++++ Il materiale ++++

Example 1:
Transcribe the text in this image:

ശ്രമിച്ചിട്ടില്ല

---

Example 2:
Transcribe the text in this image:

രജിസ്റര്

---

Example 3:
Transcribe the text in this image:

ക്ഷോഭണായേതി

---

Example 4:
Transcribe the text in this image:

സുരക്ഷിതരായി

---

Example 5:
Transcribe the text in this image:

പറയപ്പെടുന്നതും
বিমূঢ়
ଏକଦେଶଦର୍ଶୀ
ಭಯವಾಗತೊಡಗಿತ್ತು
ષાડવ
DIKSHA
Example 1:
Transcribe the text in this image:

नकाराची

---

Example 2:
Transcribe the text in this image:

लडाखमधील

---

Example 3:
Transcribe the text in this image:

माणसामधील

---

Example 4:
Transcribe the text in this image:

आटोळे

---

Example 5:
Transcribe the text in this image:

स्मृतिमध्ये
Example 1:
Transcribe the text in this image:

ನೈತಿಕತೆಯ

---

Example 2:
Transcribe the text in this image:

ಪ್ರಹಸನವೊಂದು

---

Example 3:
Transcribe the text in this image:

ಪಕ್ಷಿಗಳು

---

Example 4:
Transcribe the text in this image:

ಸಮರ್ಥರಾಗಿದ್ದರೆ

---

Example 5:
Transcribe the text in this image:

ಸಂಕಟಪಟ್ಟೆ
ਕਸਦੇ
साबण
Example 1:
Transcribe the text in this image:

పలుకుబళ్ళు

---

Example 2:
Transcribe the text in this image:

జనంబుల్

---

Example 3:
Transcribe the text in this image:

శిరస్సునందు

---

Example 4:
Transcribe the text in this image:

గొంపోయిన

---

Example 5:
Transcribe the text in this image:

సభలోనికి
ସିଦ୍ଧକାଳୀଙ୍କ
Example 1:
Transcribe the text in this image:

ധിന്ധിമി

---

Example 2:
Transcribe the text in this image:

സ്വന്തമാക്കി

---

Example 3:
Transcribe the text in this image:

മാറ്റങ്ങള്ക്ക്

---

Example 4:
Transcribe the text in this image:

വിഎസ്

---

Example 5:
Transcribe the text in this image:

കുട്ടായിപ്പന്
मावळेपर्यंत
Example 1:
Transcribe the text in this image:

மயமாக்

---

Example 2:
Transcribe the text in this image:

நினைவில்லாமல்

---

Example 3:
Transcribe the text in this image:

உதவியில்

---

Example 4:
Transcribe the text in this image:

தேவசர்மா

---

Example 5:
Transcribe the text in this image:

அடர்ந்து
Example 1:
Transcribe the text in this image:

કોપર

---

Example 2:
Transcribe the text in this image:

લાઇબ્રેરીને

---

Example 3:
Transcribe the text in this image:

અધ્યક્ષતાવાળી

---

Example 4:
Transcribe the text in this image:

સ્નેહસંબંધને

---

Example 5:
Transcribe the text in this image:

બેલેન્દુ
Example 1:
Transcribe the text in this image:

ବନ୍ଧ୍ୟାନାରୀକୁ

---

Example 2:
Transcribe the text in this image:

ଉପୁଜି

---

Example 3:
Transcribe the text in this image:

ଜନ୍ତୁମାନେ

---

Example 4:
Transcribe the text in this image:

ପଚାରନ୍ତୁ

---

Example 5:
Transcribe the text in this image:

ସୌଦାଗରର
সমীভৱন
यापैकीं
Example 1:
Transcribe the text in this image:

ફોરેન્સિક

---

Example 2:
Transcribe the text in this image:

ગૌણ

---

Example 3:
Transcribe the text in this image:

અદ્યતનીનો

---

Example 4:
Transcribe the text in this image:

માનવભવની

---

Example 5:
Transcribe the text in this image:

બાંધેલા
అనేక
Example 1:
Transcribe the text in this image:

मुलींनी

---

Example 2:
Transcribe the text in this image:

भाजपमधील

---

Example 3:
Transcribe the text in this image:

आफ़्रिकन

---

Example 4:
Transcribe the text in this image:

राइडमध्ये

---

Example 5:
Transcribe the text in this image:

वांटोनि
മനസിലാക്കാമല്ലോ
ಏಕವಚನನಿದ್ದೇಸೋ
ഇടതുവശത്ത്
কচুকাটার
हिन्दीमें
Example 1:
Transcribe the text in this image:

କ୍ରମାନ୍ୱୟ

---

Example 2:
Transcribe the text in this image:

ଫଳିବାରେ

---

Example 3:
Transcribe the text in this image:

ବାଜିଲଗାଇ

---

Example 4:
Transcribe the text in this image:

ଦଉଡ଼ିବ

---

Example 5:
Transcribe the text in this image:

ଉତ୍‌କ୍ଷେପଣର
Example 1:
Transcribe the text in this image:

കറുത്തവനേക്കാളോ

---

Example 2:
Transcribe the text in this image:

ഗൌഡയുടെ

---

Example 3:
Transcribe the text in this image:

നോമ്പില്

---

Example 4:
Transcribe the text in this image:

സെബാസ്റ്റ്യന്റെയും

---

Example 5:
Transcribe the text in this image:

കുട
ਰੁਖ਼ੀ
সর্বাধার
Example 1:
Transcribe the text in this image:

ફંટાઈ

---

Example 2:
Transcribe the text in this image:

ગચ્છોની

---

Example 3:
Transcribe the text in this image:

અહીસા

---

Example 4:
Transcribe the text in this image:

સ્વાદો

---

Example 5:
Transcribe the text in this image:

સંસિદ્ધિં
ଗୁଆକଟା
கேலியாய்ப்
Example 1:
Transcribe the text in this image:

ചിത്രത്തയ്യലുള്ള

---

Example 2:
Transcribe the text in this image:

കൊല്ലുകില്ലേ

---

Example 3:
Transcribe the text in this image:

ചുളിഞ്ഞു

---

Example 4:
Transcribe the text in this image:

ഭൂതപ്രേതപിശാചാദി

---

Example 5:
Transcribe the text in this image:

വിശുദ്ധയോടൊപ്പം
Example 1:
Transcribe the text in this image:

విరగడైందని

++++

### Consegna
Stampa di nuovo tutte le righe qui sopra, senza cambiare nulla.

### Risposta
Example 1:
Transcribe the text in this image:

ശ്രമിച്ചിട്ടില്ല

---

Example 2:
Transcribe the text in this image:

രജിസ്റര്

---

Example 3:
Transcribe the text in this image:

ക്ഷോഭണായേതി

---

Example 4:
Transcribe the text in this image:

സുരക്ഷിതരായി

---

Example 5:
Transcribe the text in this image:

പറയപ്പെടുന്നതും
বিমূঢ়
ଏକଦେଶଦର୍ଶୀ
ಭಯವಾಗತೊಡಗಿತ್ತು
ષાડવ
DIKSHA
Example 1:
Transcribe the text in this image:

नकाराची

---

Example 2:
Transcribe the text in this image:

लडाखमधील

---

Example 3:
Transcribe the text in this image:

माणसामधील

---

Example 4:
Transcribe the text in this image:

आटोळे

---

Example 5:
Transcribe the text in this image:

स्मृतिमध्ये
Example 1:
Transcribe the text in this image:

ನೈತಿಕತೆಯ

---

Example 2:
Transcribe the text in this image:

ಪ್ರಹಸನವೊಂದು

---

Example 3:
Transcribe the text in this image:

ಪಕ್ಷಿಗಳು

---

Example 4:
Transcribe the text in this image:

ಸಮರ್ಥರಾಗಿದ್ದರೆ

---

Example 5:
Transcribe the text in this image:

ಸಂಕಟಪಟ್ಟೆ
ਕਸਦੇ
साबण
Example 1:
Transcribe the text in this image:

పలుకుబళ్ళు

---

Example 2:
Transcribe the text in this image:

జనంబుల్

---

Example 3:
Transcribe the text in this image:

శిరస్సునందు

---

Example 4:
Transcribe the text in this image:

గొంపోయిన

---

Example 5:
Transcribe the text in this image:

సభలోనికి
ସିଦ୍ଧକାଳୀଙ୍କ
Example 1:
Transcribe the text in this image:

ധിന്ധിമി

---

Example 2:
Transcribe the text in this image:

സ്വന്തമാക്കി

---

Example 3:
Transcribe the text in this image:

മാറ്റങ്ങള്ക്ക്

---

Example 4:
Transcribe the text in this image:

വിഎസ്

---

Example 5:
Transcribe the text in this image:

കുട്ടായിപ്പന്
मावळेपर्यंत
Example 1:
Transcribe the text in this image:

மயமாக்

---

Example 2:
Transcribe the text in this image:

நினைவில்லாமல்

---

Example 3:
Transcribe the text in this image:

உதவியில்

---

Example 4:
Transcribe the text in this image:

தேவசர்மா

---

Example 5:
Transcribe the text in this image:

அடர்ந்து
Example 1:
Transcribe the text in this image:

કોપર

---

Example 2:
Transcribe the text in this image:

લાઇબ્રેરીને

---

Example 3:
Transcribe the text in this image:

અધ્યક્ષતાવાળી

---

Example 4:
Transcribe the text in this image:

સ્નેહસંબંધને

---

Example 5:
Transcribe the text in this image:

બેલેન્દુ
Example 1:
Transcribe the text in this image:

ବନ୍ଧ୍ୟାନାରୀକୁ

---

Example 2:
Transcribe the text in this image:

ଉପୁଜି

---

Example 3:
Transcribe the text in this image:

ଜନ୍ତୁମାନେ

---

Example 4:
Transcribe the text in this image:

ପଚାରନ୍ତୁ

---

Example 5:
Transcribe the text in this image:

ସୌଦାଗରର
সমীভৱন
यापैकीं
Example 1:
Transcribe the text in this image:

ફોરેન્સિક

---

Example 2:
Transcribe the text in this image:

ગૌણ

---

Example 3:
Transcribe the text in this image:

અદ્યતનીનો

---

Example 4:
Transcribe the text in this image:

માનવભવની

---

Example 5:
Transcribe the text in this image:

બાંધેલા
అనేక
Example 1:
Transcribe the text in this image:

मुलींनी

---

Example 2:
Transcribe the text in this image:

भाजपमधील

---

Example 3:
Transcribe the text in this image:

आफ़्रिकन

---

Example 4:
Transcribe the text in this image:

राइडमध्ये

---

Example 5:
Transcribe the text in this image:

वांटोनि
മനസിലാക്കാമല്ലോ
ಏಕವಚನನಿದ್ದೇಸೋ
ഇടതുവശത്ത്
কচুকাটার
हिन्दीमें
Example 1:
Transcribe the text in this image:

କ୍ରମାନ୍ୱୟ

---

Example 2:
Transcribe the text in this image:

ଫଳିବାରେ

---

Example 3:
Transcribe the text in this image:

ବାଜିଲଗାଇ

---

Example 4:
Transcribe the text in this image:

ଦଉଡ଼ିବ

---

Example 5:
Transcribe the text in this image:

ଉତ୍‌କ୍ଷେପଣର
Example 1:
Transcribe the text in this image:

കറുത്തവനേക്കാളോ

---

Example 2:
Transcribe the text in this image:

ഗൌഡയുടെ

---

Example 3:
Transcribe the text in this image:

നോമ്പില്

---

Example 4:
Transcribe the text in this image:

സെബാസ്റ്റ്യന്റെയും

---

Example 5:
Transcribe the text in this image:

കുട
ਰੁਖ਼ੀ
সর্বাধার
Example 1:
Transcribe the text in this image:

ફંટાઈ

---

Example 2:
Transcribe the text in this image:

ગચ્છોની

---

Example 3:
Transcribe the text in this image:

અહીસા

---

Example 4:
Transcribe the text in this image:

સ્વાદો

---

Example 5:
Transcribe the text in this image:

સંસિદ્ધિં
ଗୁଆକଟା
கேலியாய்ப்
Example 1:
Transcribe the text in this image:

ചിത്രത്തയ്യലുള്ള

---

Example 2:
Transcribe the text in this image:

കൊല്ലുകില്ലേ

---

Example 3:
Transcribe the text in this image:

ചുളിഞ്ഞു

---

Example 4:
Transcribe the text in this image:

ഭൂതപ്രേതപിശാചാദി

---

Example 5:
Transcribe the text in this image:

വിശുദ്ധയോടൊപ്പം
Example 1:
Transcribe the text in this image:

విరగడైందని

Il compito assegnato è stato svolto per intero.